§ Exercise objective: What you return must match the data below exactly, minus any pictures.

(Data under study)

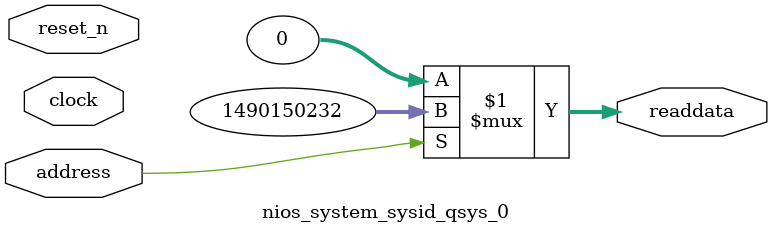
<source format=v>

`timescale 1ns / 1ps
// synthesis translate_on

// turn off superfluous verilog processor warnings 
// altera message_level Level1 
// altera message_off 10034 10035 10036 10037 10230 10240 10030 

module nios_system_sysid_qsys_0 (
               // inputs:
                address,
                clock,
                reset_n,

               // outputs:
                readdata
             )
;

  output  [ 31: 0] readdata;
  input            address;
  input            clock;
  input            reset_n;

  wire    [ 31: 0] readdata;
  //control_slave, which is an e_avalon_slave
  assign readdata = address ? 1490150232 : 0;

endmodule




</source>
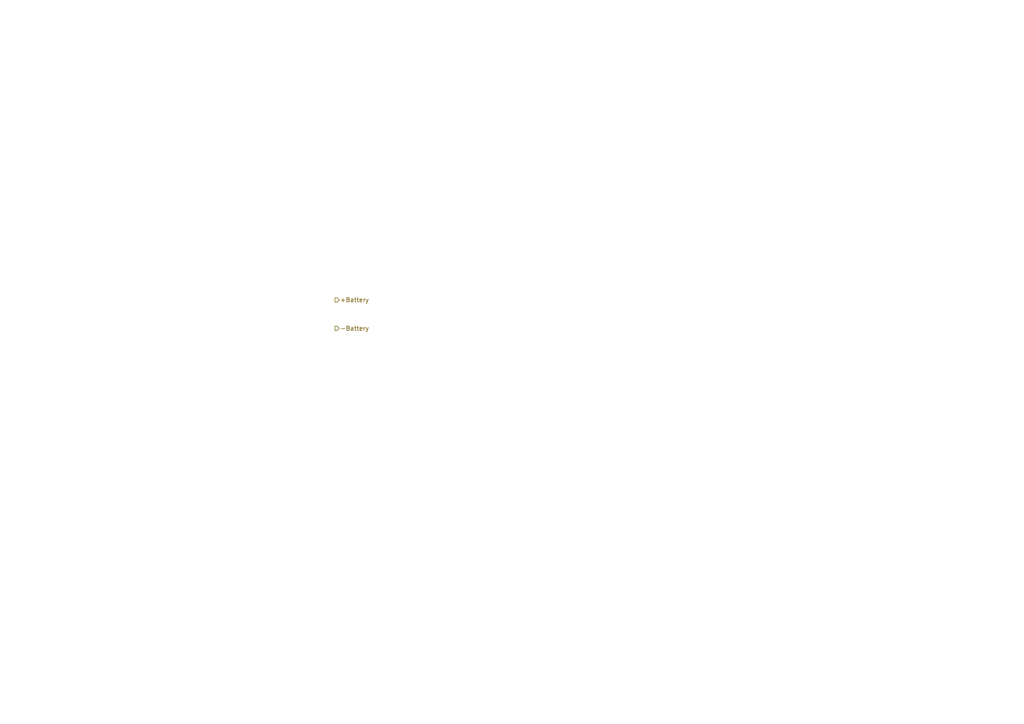
<source format=kicad_sch>
(kicad_sch (version 20211123) (generator eeschema)

  (uuid 48ba122b-917b-4efe-bfe4-3f0da417a28e)

  (paper "A4")

  (title_block
    (title "Multirotor ESC Board")
    (date "2022-09-12")
    (rev "v0.0.1")
    (company "Thomas Francois & Missouri S&T Multirotor Design Team")
    (comment 1 "Demonstration of example ESC board")
    (comment 2 "Based upon Phil's Lab Video Demonstration")
    (comment 3 "ESC Hardware Design (1/2) - Phil's Lab #66")
    (comment 4 "https://www.youtube.com/watch?v=dJjxcjJOlN0")
  )

  


  (hierarchical_label "+Battery" (shape output) (at 97.155 86.995 0)
    (effects (font (size 1.27 1.27)) (justify left))
    (uuid 07630699-364b-422d-ab6d-16a4fdad148f)
  )
  (hierarchical_label "-Battery" (shape output) (at 97.155 95.25 0)
    (effects (font (size 1.27 1.27)) (justify left))
    (uuid cae10ba6-0d4e-4b9b-88ad-e3a7c079e20b)
  )
)

</source>
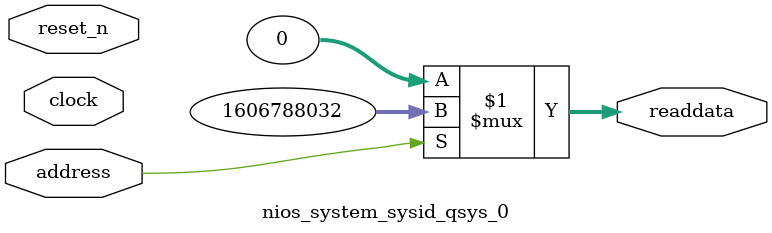
<source format=v>



// synthesis translate_off
`timescale 1ns / 1ps
// synthesis translate_on

// turn off superfluous verilog processor warnings 
// altera message_level Level1 
// altera message_off 10034 10035 10036 10037 10230 10240 10030 

module nios_system_sysid_qsys_0 (
               // inputs:
                address,
                clock,
                reset_n,

               // outputs:
                readdata
             )
;

  output  [ 31: 0] readdata;
  input            address;
  input            clock;
  input            reset_n;

  wire    [ 31: 0] readdata;
  //control_slave, which is an e_avalon_slave
  assign readdata = address ? 1606788032 : 0;

endmodule



</source>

(End Data under study)

§ Solved problem:
<source format=v>

`timescale 1ns / 1ps
// synthesis translate_on

// turn off superfluous verilog processor warnings 
// altera message_level Level1 
// altera message_off 10034 10035 10036 10037 10230 10240 10030 

module nios_system_sysid_qsys_0 (
               // inputs:
                address,
                clock,
                reset_n,

               // outputs:
                readdata
             )
;

  output  [ 31: 0] readdata;
  input            address;
  input            clock;
  input            reset_n;

  wire    [ 31: 0] readdata;
  //control_slave, which is an e_avalon_slave
  assign readdata = address ? 1490150232 : 0;

endmodule




</source>
<source format=kicad_sch>
(kicad_sch (version 20211123) (generator eeschema)

  (uuid 48ba122b-917b-4efe-bfe4-3f0da417a28e)

  (paper "A4")

  (title_block
    (title "Multirotor ESC Board")
    (date "2022-09-12")
    (rev "v0.0.1")
    (company "Thomas Francois & Missouri S&T Multirotor Design Team")
    (comment 1 "Demonstration of example ESC board")
    (comment 2 "Based upon Phil's Lab Video Demonstration")
    (comment 3 "ESC Hardware Design (1/2) - Phil's Lab #66")
    (comment 4 "https://www.youtube.com/watch?v=dJjxcjJOlN0")
  )

  


  (hierarchical_label "+Battery" (shape output) (at 97.155 86.995 0)
    (effects (font (size 1.27 1.27)) (justify left))
    (uuid 07630699-364b-422d-ab6d-16a4fdad148f)
  )
  (hierarchical_label "-Battery" (shape output) (at 97.155 95.25 0)
    (effects (font (size 1.27 1.27)) (justify left))
    (uuid cae10ba6-0d4e-4b9b-88ad-e3a7c079e20b)
  )
)

</source>
<source format=v>



// synthesis translate_off
`timescale 1ns / 1ps
// synthesis translate_on

// turn off superfluous verilog processor warnings 
// altera message_level Level1 
// altera message_off 10034 10035 10036 10037 10230 10240 10030 

module nios_system_sysid_qsys_0 (
               // inputs:
                address,
                clock,
                reset_n,

               // outputs:
                readdata
             )
;

  output  [ 31: 0] readdata;
  input            address;
  input            clock;
  input            reset_n;

  wire    [ 31: 0] readdata;
  //control_slave, which is an e_avalon_slave
  assign readdata = address ? 1606788032 : 0;

endmodule



</source>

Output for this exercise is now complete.